## Exercise
All lines below containing "Dunningen" are to be listed.

## Supplied information
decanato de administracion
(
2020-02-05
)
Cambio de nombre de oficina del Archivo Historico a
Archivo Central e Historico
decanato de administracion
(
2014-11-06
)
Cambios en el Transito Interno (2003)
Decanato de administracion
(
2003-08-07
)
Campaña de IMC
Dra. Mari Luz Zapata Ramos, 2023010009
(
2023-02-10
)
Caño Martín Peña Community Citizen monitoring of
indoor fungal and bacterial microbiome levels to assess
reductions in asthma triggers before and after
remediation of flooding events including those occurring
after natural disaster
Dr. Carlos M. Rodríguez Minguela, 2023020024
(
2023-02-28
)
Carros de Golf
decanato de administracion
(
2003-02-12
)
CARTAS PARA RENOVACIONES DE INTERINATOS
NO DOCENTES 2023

* * *

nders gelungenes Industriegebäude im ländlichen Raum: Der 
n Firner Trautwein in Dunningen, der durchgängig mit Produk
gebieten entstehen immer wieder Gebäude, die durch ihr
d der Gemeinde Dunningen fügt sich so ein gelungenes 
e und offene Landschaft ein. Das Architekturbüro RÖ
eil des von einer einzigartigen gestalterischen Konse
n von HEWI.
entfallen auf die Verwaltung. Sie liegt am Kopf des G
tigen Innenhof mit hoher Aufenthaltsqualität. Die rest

## Written response
n Firner Trautwein in Dunningen, der durchgängig mit Produk
d der Gemeinde Dunningen fügt sich so ein gelungenes 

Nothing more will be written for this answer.